To head off an oncoming government shutdown, a minimum of 60 senators in the 100-member chamber must cast an aye vote for a plan to keep funding flowing through government. But of the short-term spending plans put forward by both Republicans and Democrats, neither address what Kentucky Sen. Rand Paul sees as the nation's most pressing problem.
If the president can't fire them, who can?Sen. Rand Paul (R-KY), on whether President Donald Trump's threats to trigger mass layoffs during a shutdown
"Both plans are laden with deficit spending and I think that's the biggest problem that our country faces," Paul told CBS's Face the Nation Sunday. "I've proposed a 'penny plan,' which would cut a little bit across the board... We got a vote on mine last week and 36 Republicans supported, 16 didn't, and no Democrats did. So my plan didn't pass either. But the plan that I would support would be a plan that reduces deficit spending."
The Associated Press reports Republicans are daring Democrats to vote against legislation that would keep government funding mostly at current levels, but Democrats have held so far firm. They’re using one of their few points of leverage to demand Congress take up legislation to extend health care benefits.
The Trump administration has used the suggestion of mass layoffs during the window provided by a possible shutdown to pressure Democrats to abandon their health care push.
Paul said he thinks Trump will be able to make good on those threats.
"There have been several cases adjudicated now all the way up to the Supreme Court and the president seems to have won every one of them on his ability to hire and fire within the executive branch," the senator said. "I think this is understandable because, in the executive branch, if the president can't fire them, who can?"
"Without consulting Congress?" host Margaret Brennan pressed.
"For hiring and firing people in the executive branch, I think he has a great deal of leeway," Paul responded.
What do Democrats want?
Democrats say that any deal must extend enhanced Obamacare tax credits that are slated to expire at the end of 2025.
Kentucky Gov. Andy Beshear is backing that demand. He recently renewed calls for federal lawmakers to allow the tax credits to continue, warning that Kentuckians who rely on individual and small group health insurance plans could see rates go up "dramatically" in January if action isn't taken.

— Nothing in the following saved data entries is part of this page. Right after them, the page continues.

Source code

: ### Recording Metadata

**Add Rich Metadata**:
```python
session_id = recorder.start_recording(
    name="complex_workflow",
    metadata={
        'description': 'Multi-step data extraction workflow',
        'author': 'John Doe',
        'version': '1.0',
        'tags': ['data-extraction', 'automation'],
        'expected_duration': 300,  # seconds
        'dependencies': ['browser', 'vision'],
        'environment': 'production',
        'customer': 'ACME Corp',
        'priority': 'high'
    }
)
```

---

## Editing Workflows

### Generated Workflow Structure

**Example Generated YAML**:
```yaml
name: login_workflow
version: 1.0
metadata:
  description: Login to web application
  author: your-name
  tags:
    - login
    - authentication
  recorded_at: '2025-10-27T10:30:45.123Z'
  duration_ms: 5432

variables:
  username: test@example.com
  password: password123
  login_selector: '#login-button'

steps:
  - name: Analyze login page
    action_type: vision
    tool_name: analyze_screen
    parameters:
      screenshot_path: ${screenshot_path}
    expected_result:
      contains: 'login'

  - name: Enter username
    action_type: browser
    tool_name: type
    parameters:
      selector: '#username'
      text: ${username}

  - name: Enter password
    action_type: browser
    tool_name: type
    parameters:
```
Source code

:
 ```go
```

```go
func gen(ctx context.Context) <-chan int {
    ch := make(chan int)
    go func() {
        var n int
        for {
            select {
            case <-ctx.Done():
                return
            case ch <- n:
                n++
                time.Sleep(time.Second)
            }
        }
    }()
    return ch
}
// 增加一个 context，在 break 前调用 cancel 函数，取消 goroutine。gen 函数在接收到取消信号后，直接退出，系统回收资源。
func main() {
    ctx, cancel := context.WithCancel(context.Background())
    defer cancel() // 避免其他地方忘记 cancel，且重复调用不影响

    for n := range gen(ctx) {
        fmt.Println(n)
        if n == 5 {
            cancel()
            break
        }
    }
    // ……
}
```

"Between the ‘big, ugly bill’ taking aim at our health-care system and the threat of these credits expiring, quality health care is going to be out of reach for most families – and that’s just wrong. It’s time for Congress to act by prioritizing people over politics and extending these essential tax credits," the governor said.
Beshear and 17 other governors from across the nation sent a letter earlier this month urging congressional leaders to extend the credits.
Insurance rate filings for 2026 are currently available for individual and small group health insurance plans, including kynect. Roughly 97,000 Kentuckians who have purchased an insurance plan on the individual market, including kynect, will be impacted by the increased rates — according to the governor.
These numbers could again grow if Kentuckians lose Medicaid eligibility and move to the individual market.
If government funding legislation isn’t passed by Congress and signed by Trump on Tuesday night, many government offices will be temporarily shuttered.